If there was one distinguishing characteristic of the U.S. business environment in the 1980s it was the emergence of a powerful corporate governance device--the hostile takeover. At no time in our history has the number and dollar value of takeover activity

approached that which occurred during this decade. Fueled by easy access to large amounts of money through junk bond financing and bank credits, acquirers, both corporate and individual, captured target companies by gaining controlling equity positions in the target firms. Even if they failed in their capture attempts, These acquirers often forced the management of target companies to restructure their organizations to ward off the takeover bid or to seek a friendly merger partner.

During this decade, managers were increasingly portrayed as incompetent self-serving members of a closely knit corporate aristocracy. Critics accused this aristocracy of creating an army of nonproductive workers, entrenching themselves in their jobs, benefiting themselves at the expense of shareholders, managing for the short term, avoiding necessary levels of risk, and failing to respond to changing competitive pressures.

The takeover was been as a tool for eliminating these alleged wasteful activities. Proponents of takeovers argue that these events are merely actions of the free market concept of maximizing shareholder wealth. Indeed, by the end of the 1980s the takeover had replaced the proxy fight as the more potent mechanism with which to replace incumbent management.

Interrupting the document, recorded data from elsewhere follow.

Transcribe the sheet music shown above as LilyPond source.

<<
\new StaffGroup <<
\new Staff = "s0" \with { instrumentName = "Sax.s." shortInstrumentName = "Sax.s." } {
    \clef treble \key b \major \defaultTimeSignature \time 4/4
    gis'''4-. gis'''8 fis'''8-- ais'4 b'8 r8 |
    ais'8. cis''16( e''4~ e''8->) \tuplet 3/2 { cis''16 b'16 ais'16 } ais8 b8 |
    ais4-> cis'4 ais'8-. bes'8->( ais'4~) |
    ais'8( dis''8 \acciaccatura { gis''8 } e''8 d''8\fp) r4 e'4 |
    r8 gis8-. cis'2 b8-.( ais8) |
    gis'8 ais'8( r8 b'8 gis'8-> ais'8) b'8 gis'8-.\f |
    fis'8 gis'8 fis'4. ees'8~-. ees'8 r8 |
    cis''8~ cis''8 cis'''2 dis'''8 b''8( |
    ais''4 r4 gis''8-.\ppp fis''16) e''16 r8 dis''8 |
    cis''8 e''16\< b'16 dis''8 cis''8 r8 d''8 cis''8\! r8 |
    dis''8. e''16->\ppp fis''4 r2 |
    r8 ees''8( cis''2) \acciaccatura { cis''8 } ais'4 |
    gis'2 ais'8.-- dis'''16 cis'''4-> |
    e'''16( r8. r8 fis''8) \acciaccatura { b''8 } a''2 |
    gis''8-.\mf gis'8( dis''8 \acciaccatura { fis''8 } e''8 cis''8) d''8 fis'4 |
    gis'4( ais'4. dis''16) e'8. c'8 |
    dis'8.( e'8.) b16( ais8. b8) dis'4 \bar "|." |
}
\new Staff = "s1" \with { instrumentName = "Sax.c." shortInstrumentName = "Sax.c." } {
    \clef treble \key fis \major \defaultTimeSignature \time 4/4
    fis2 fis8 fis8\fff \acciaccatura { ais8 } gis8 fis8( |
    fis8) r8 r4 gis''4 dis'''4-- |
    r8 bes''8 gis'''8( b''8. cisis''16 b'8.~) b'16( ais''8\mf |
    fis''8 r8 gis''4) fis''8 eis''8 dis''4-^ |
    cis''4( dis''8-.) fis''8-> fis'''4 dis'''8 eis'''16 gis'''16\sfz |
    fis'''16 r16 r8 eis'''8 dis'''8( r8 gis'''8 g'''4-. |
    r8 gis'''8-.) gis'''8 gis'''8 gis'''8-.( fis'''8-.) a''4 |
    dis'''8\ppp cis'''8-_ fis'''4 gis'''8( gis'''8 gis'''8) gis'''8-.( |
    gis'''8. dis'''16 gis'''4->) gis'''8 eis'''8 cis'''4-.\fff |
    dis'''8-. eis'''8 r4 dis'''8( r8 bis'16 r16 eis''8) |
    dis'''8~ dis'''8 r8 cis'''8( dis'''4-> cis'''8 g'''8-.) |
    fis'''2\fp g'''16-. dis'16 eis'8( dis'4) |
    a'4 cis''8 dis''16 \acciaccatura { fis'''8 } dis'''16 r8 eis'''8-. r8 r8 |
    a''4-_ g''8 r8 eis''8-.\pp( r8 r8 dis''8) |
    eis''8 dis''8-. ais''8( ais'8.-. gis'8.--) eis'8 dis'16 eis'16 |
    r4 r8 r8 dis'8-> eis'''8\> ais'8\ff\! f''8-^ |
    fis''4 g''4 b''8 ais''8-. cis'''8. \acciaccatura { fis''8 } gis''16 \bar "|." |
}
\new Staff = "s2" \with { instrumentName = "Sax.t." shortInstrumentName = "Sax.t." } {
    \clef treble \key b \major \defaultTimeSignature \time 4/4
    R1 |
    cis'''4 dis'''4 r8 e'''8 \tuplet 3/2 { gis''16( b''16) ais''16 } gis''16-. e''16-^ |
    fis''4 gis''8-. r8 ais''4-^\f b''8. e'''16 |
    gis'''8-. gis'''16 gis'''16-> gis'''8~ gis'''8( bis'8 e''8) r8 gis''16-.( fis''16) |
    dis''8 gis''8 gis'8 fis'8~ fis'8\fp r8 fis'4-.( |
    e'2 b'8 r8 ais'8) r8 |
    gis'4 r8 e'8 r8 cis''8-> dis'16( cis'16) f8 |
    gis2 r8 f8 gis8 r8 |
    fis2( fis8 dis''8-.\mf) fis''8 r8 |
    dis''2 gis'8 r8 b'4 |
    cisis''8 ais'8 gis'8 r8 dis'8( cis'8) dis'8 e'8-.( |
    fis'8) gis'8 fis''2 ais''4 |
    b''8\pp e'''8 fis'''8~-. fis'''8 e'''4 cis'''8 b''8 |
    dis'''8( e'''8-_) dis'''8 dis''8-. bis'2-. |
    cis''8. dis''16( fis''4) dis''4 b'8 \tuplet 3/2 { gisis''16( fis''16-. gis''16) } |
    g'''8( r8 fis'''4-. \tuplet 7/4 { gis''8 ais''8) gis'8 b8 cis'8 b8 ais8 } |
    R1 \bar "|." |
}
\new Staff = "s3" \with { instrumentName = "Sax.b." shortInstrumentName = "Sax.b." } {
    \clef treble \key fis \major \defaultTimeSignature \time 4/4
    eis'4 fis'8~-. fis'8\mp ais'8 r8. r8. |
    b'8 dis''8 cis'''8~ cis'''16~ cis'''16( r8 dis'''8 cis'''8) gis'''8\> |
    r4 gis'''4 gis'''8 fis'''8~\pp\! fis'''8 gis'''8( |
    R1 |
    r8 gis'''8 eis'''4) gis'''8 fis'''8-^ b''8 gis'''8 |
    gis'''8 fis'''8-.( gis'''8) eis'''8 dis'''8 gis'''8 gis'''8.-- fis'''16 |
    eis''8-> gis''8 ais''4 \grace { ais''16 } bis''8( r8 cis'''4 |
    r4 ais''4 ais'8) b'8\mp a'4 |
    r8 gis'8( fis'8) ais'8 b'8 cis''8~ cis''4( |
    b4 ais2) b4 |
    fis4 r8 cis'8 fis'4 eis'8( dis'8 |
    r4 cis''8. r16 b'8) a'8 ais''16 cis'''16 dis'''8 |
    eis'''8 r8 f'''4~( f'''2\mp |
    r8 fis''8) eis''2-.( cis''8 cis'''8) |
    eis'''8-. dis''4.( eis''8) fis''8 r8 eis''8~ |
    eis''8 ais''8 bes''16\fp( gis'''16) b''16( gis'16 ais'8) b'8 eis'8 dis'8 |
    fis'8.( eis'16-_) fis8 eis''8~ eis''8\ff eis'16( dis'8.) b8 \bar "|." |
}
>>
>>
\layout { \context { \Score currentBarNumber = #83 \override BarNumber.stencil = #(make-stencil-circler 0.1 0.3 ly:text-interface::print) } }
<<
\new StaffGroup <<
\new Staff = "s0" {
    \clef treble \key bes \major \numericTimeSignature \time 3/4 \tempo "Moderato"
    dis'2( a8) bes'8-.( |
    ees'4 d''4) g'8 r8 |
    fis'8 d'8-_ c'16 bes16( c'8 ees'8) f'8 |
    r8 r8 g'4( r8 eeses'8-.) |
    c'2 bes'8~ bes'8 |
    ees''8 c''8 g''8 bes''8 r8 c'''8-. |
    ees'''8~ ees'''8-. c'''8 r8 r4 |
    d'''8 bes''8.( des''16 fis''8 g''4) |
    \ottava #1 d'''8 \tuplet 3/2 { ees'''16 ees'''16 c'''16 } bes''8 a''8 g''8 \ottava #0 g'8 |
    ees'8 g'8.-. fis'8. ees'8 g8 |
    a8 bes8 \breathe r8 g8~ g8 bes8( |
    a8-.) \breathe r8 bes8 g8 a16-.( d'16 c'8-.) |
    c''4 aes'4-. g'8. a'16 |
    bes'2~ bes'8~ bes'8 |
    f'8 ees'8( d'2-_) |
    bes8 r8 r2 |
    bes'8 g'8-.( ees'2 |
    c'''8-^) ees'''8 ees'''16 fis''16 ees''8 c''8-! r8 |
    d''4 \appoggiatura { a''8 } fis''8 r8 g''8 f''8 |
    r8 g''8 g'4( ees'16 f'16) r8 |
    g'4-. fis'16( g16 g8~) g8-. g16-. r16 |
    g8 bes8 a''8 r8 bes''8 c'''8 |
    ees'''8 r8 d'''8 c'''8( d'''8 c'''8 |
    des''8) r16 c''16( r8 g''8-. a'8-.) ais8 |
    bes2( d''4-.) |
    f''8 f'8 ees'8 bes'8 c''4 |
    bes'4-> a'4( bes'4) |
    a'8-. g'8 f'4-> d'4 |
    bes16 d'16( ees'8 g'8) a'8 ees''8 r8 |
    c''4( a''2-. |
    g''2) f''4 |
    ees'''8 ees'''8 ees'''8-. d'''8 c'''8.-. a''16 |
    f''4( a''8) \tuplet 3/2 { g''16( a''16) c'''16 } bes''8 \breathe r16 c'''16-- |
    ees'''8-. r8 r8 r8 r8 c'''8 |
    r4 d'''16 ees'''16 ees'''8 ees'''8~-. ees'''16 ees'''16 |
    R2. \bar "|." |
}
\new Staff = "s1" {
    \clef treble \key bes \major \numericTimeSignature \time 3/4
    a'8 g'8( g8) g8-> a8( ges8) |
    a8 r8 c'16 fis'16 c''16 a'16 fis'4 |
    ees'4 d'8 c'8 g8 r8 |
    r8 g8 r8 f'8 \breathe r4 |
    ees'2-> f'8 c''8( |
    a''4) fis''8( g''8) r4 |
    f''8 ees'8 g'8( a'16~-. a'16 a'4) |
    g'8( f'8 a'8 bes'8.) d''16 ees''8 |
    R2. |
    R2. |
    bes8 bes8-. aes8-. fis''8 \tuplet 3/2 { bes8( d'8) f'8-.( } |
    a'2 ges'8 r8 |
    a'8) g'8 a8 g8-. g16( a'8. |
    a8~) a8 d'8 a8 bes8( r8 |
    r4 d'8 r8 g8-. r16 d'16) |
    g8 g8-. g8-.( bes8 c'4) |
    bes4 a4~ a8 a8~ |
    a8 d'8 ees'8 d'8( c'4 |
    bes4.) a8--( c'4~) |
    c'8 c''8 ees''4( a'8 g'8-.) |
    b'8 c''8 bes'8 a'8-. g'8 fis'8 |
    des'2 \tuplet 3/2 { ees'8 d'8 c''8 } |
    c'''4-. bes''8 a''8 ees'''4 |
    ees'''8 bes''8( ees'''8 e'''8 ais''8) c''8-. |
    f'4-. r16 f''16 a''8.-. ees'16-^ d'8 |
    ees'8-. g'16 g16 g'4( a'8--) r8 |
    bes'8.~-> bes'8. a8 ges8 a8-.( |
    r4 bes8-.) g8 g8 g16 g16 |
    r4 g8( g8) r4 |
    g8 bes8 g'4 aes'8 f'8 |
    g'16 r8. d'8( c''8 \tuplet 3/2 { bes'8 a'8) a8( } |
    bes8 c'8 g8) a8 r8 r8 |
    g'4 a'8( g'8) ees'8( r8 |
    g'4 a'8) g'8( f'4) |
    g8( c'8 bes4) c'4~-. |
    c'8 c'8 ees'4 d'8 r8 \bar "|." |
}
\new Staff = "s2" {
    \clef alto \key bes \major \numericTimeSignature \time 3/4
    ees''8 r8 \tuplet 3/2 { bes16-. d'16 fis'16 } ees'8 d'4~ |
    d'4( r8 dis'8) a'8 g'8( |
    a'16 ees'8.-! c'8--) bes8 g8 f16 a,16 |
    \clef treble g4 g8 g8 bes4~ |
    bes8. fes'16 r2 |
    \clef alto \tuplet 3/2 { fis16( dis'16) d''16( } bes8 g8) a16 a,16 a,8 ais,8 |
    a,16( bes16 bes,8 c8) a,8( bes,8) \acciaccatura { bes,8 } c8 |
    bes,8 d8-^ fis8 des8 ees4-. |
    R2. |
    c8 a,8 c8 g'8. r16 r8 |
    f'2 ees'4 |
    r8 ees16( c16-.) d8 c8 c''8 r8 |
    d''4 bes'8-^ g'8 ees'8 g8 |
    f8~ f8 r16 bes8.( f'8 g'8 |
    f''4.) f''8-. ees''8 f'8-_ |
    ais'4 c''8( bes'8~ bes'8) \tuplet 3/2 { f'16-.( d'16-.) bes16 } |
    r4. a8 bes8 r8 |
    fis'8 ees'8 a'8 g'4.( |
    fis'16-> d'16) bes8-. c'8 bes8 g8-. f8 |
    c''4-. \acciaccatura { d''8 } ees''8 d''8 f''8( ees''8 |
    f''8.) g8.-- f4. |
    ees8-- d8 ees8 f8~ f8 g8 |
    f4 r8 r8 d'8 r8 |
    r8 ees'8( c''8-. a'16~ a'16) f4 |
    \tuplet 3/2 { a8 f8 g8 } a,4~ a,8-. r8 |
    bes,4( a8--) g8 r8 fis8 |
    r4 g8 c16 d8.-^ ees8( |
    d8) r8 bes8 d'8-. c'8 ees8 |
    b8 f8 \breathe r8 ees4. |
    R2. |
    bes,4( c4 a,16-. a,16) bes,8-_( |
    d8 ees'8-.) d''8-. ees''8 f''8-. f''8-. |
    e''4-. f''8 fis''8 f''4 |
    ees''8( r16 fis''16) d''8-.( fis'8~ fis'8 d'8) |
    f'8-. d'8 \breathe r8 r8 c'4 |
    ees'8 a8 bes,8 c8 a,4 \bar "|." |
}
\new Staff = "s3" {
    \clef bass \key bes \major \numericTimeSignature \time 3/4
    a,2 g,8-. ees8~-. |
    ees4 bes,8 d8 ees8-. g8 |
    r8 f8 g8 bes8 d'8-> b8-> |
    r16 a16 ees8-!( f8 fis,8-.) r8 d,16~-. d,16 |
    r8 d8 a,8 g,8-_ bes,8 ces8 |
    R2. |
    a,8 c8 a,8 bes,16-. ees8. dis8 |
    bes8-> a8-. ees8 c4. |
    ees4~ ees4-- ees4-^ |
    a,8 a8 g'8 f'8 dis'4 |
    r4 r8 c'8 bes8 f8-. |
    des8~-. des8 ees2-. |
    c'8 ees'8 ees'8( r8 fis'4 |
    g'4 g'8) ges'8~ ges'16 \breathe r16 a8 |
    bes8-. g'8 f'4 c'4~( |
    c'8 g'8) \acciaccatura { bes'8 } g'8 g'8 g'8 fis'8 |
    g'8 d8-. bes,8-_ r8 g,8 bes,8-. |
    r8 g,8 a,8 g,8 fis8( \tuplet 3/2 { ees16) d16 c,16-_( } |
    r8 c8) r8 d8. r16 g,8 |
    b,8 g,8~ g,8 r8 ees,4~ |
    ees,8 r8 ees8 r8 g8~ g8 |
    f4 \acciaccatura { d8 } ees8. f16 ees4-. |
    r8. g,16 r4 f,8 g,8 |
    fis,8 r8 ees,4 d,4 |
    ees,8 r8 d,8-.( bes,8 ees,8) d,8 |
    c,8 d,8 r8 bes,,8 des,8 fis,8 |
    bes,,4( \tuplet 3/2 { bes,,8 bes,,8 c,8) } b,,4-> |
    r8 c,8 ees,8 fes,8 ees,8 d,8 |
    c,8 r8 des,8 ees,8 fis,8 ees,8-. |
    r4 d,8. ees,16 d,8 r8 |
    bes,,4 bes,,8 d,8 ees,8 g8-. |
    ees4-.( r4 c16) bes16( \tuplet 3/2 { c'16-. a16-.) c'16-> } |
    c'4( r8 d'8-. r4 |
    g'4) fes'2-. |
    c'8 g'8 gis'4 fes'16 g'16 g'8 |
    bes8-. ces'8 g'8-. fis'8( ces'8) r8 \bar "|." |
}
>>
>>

Takeover opponents, on the other hand, argue that the takeover market is myopic and that the consequences of this activity are devastating to the future competitive success of companies as well as the overall health of the economy and the nation. The takeover threat has been blamed for forcing managers to adopt a short-term stock price orientation that is inconsistent with future growth and business Competitiveness. Institutional investors, whose ownership in U.S. corporations has grown from 12 percent of common stock in 1949 is over 50 percent in many industries today, are increasingly criticized for the role they play in forcing this short-term orientation (Graves and Waddock, 1990).

Supporters of this view believe that institutional investors encourage an active market for corporate control. This market, however, often overvalues short-term performance and undervalues long-term risky investments (such as R&D and capital investment) that are generally viewed as essential for future business success (Lipton, 1985; Drucker, 1984). For these reasons it has been suggested that the more important impact of the takeover might be on these firms that are not taken over, but who change their behavior as a result of the generalized takeover threat (Coffee, 1986; Drucker, 1984).